RE: CIA Warns of Chinese Plans for Cyber-Attacks on U.S.
Someone in the CIA is looking for funding... Just my 2¢. -Al -----Original Message----- From: Steve Goldstein [mailto:sgoldste@nsf.gov] Sent: Thursday, April 25, 2002 5:40 AM To: nanog@merit.edu Subject: CIA Warns of Chinese Plans for Cyber-Attacks on U.S. I have no idea how real the implied threat may be. Just passing this along. --SG ---------------------------------------------------------------------------- ------------------------------------------------------ Defense: Analysts fear government and private efforts to sabotage federal Internet sites. By ERIC LICHTBLAU Times Staff Writer April 25 2002 WASHINGTON -- U.S. intelligence officials believe the Chinese military is working to launch wide-scale cyber-attacks on American and Taiwanese computer networks, including Internet-linked military systems considered vulnerable to sabotage, according to a classified CIA report. The complete article can be viewed at: http://www.latimes.com/la-042502china.story
Gosh, oh golly-gee, do you really think that they would do something like that (planting a story)? ;-) --Steve At 7:16 AM -0700 4/25/02, Rowland, Alan D wrote:
Someone in the CIA is looking for funding...
Just my 2¢.
-Al
--
Is it really hard to believe that the Chinese government would actively fund cyberterrorism? Deepak Jain AiNET -----Original Message----- From: owner-nanog@merit.edu [mailto:owner-nanog@merit.edu]On Behalf Of Steve Goldstein Sent: Thursday, April 25, 2002 5:55 PM To: Rowland, Alan D Cc: nanog@merit.edu Subject: RE: CIA Warns of Chinese Plans for Cyber-Attacks on U.S. Gosh, oh golly-gee, do you really think that they would do something like that (planting a story)? ;-) --Steve At 7:16 AM -0700 4/25/02, Rowland, Alan D wrote:
Someone in the CIA is looking for funding...
Just my 2¢.
-Al
--
Once upon a time, Deepak Jain <deepak@ai.net> said:
Is it really hard to believe that the Chinese government would actively fund cyberterrorism?

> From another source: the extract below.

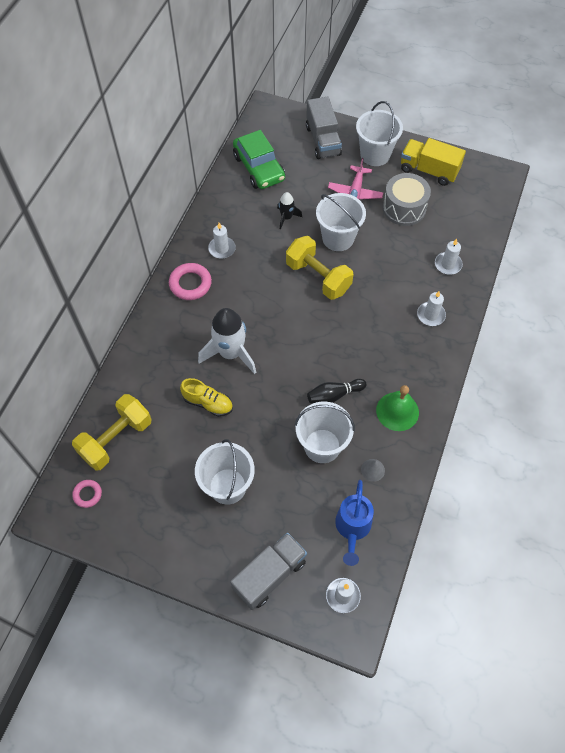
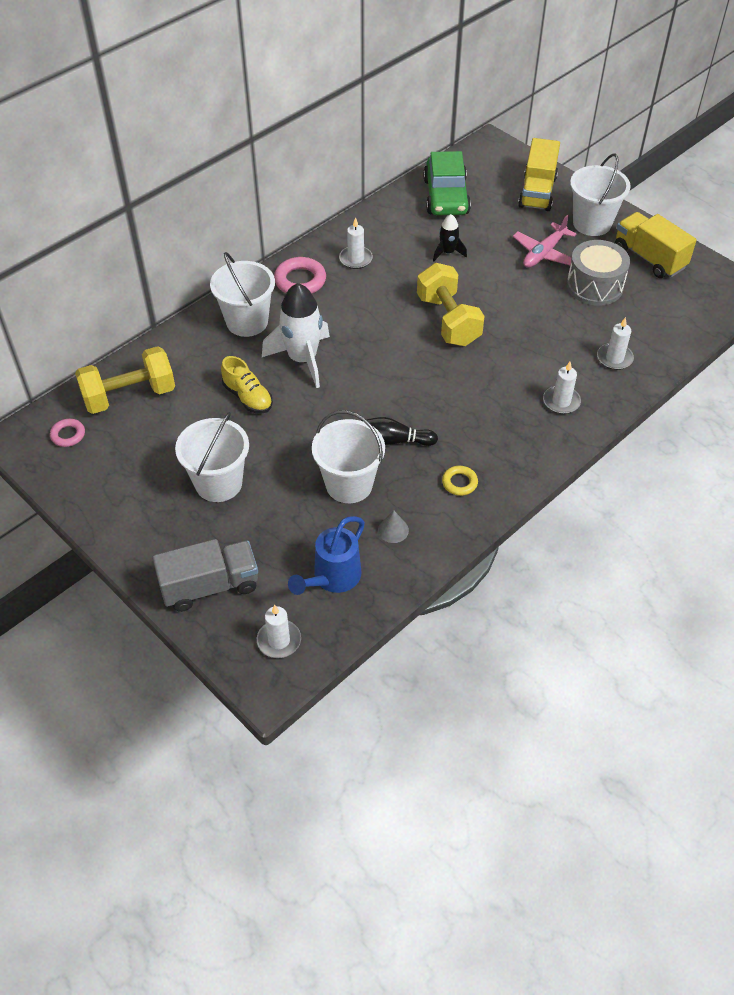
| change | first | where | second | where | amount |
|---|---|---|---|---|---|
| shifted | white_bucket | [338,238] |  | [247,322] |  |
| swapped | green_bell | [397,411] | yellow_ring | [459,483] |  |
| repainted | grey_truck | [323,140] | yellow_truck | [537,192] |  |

Why not? Our government does, although they don't call it that: they call it Microsoft. :-) -- Chris Adams <cmadams@hiwaay.net> Systems and Network Administrator - HiWAAY Internet Services I don't speak for anybody but myself - that's enough trouble.
On Thu, Apr 25, 2002 at 06:01:50PM -0400, deepak@ai.net said:
Is it really hard to believe that the Chinese government would actively fund cyberterrorism?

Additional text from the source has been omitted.